Salah satu kriminalisasi yang terjadi pada pembela HAM lingkungan adalah saat bersuara tentang perusakan akibat pembangunan PSN.
Penulis: Heru Haetami
Editor: R. Fadli
KBR, Jakarta - Komisi Nasional Anti Kekerasan terhadap Perempuan (Komnas Perempuan) mencatat, pengaduan perempuan pembela hak asasi manusia (HAM) sektor lingkungan menjadi aduan terbanyak.
Komisioner Komnas Perempuan, Theresia Iswarini mengatakan, salah satu kriminalisasi yang terjadi pada pembela HAM lingkungan adalah saat bersuara tentang perusakan akibat pembangunan program strategis nasional.
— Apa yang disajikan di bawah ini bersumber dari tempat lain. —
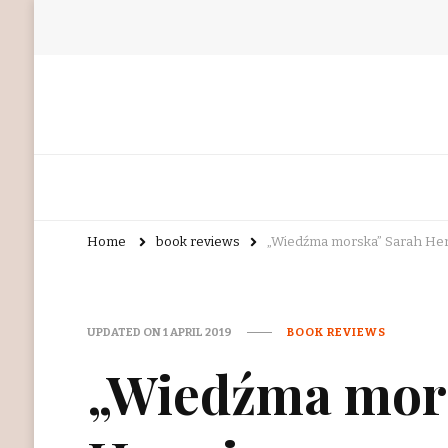
Home
book reviews
„Wiedźma morska” Sarah He
UPDATED ON
1 APRIL 2019
BOOK REVIEWS
„Wiedźma mor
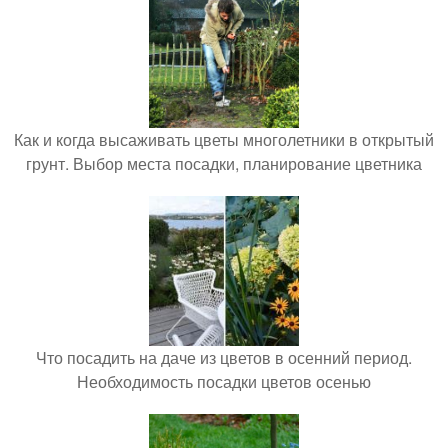
Как и когда высаживать цветы многолетники в открытый
грунт. Выбор места посадки, планирование цветника
Что посадить на даче из цветов в осенний период.
Необходимость посадки цветов осенью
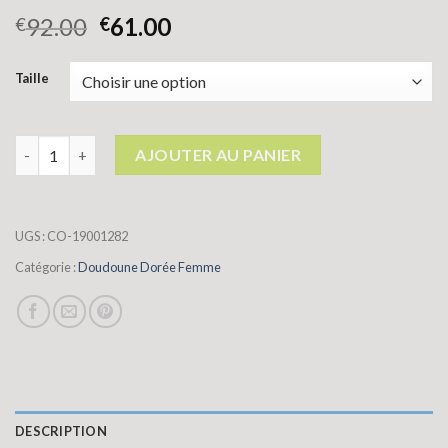
92.00
61.00
€
€
Taille
quantité de doudoune dorée femme
AJOUTER AU PANIER
UGS :
CO-19001282
Catégorie :
Doudoune Dorée Femme
DESCRIPTION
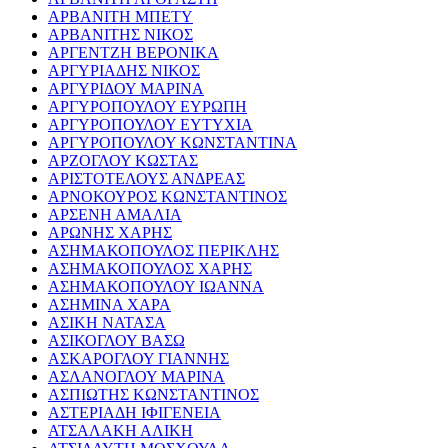
ΑΡΒΑΝΙΤΗ ΜΠΕΤΥ
ΑΡΒΑΝΙΤΗΣ ΝΙΚΟΣ
ΑΡΓΕΝΤΖΗ ΒΕΡΟΝΙΚΑ
ΑΡΓΥΡΙΑΔΗΣ ΝΙΚΟΣ
ΑΡΓΥΡΙΔΟΥ ΜΑΡΙΝΑ
ΑΡΓΥΡΟΠΟΥΛΟΥ ΕΥΡΩΠΗ
ΑΡΓΥΡΟΠΟΥΛΟΥ ΕΥΤΥΧΙΑ
ΑΡΓΥΡΟΠΟΥΛΟΥ ΚΩΝΣΤΑΝΤΙΝΑ
ΑΡΖΟΓΛΟΥ ΚΩΣΤΑΣ
ΑΡΙΣΤΟΤΕΛΟΥΣ ΑΝΔΡΕΑΣ
ΑΡΝΟΚΟΥΡΟΣ ΚΩΝΣΤΑΝΤΙΝΟΣ
ΑΡΣΕΝΗ ΑΜΑΛΙΑ
ΑΡΩΝΗΣ ΧΑΡΗΣ
ΑΣΗΜΑΚΟΠΟΥΛΟΣ ΠΕΡΙΚΛΗΣ
ΑΣΗΜΑΚΟΠΟΥΛΟΣ ΧΑΡΗΣ
ΑΣΗΜΑΚΟΠΟΥΛΟΥ ΙΩΑΝΝΑ
ΑΣΗΜΙΝΑ ΧΑΡΑ
ΑΣΙΚΗ ΝΑΤΑΣΑ
ΑΣΙΚΟΓΛΟΥ ΒΑΣΩ
ΑΣΚΑΡΟΓΛΟΥ ΓΙΑΝΝΗΣ
ΑΣΛΑΝΟΓΛΟΥ ΜΑΡΙΝΑ
ΑΣΠΙΩΤΗΣ ΚΩΝΣΤΑΝΤΙΝΟΣ
ΑΣΤΕΡΙΑΔΗ ΙΦΙΓΕΝΕΙΑ
ΑΤΣΑΛΑΚΗ ΑΛΙΚΗ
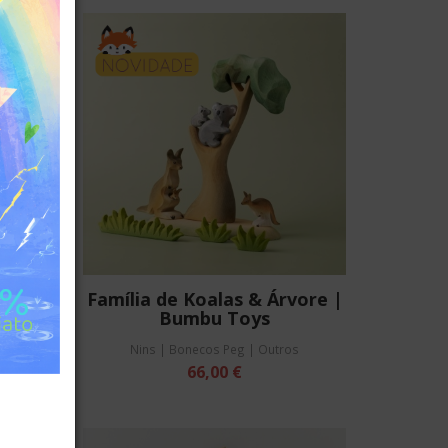
NOVIDADE
Bumbu
Família de Koalas & Árvore |
Bumbu Toys
os
Nins | Bonecos Peg | Outros
66,00 €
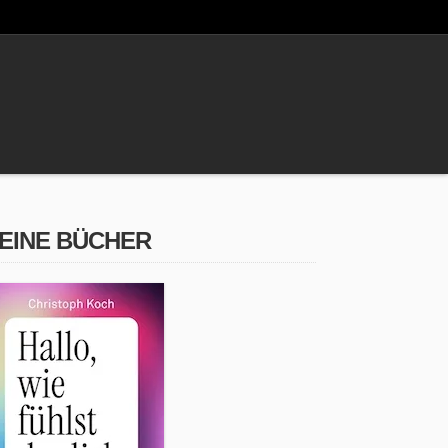
EINE BÜCHER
"Yang kemudian kami lihat (aduan) perempuan pembela HAM itu yang paling banyak sumber daya alam memang, lingkungan sumber daya alam. Sebaran isunya kekerasan terhadap perempuan sumber daya alam 12. Ini yang termasuk paling banyak." ujar Rini dalam acara peluncuran dan sosialisasi peraturan Anti-SLAPP, di Jakarta, Rabu, (25/9/2024).
Anti-Strategic Lawsuit Against Public Participation (Anti-SLAPP) atau Perlindungan Hukum terhadap Partisipasi Masyarakat. Anti-SLAPP adalah salah satu ketentuan untuk melindungi pejuang lingkungan dan HAM dari serangan hukum.
"Pengaduan-pengaduan yang muncul, ini memperlihatkan bahwa jadi kayak tren gitu ya. Perempuan pembelahan HAM, KTP kekerasan terhadap perempuan banyak. Terutama isu kekerasan seksual, tapi juga ketika program-program strategis nasional pengaruhnya juga banyak di perempuan pembela HAM," imbuhnya.
Iswarini mengungkapkan, pada 2016 sampai 2019 Komnas Perempuan menerima 20 laporan protes terhadap perusahaan pertambangan atau perkebunan.
Kata dia, dampak yang ditimbulkan yakni sumber-sumber penghidupan perempuan hancur, terjadi kriminalisasi, menjadi orang tua tunggal ketika pasangan ditahan karena protes, serta dampak kesehatan dan sosial lainnya.
Sementara pada 2020, Komnas Perempuan menerima pengaduan kasus kekerasan terhadap perempuan dalam konflik persengketaan, perampasan lahan, dan kasus pertambangan.
Iswarini menyebut, berdasarkan catatan dari laporan pengaduan tersebut, wilayah yang paling terdampak yakni wilayah timur.
“Wilayah timur yakni Papua, Sulawesi, NTT, Maluku, Maluku Utara, itu adalah wilayah dengan perempuan pembela HAM yang terbanyak melapor," katanya.
Iswarini mengatakan, saat ini upaya pemulihan bagi perempuan korban kriminalisasi masih minim. Selain itu, kata dia, aparat semestinya mengedepankan keadilan restoratif, sehingga kasus dapat dihentikan sejak awal dan korban mendapat pemulihan lingkungan.
Padahal kata dia, peraturan Anti-SLAPP selain mencegah kriminalisasi aktivis juga telah mengakomodir upaya pemulihan tersebut.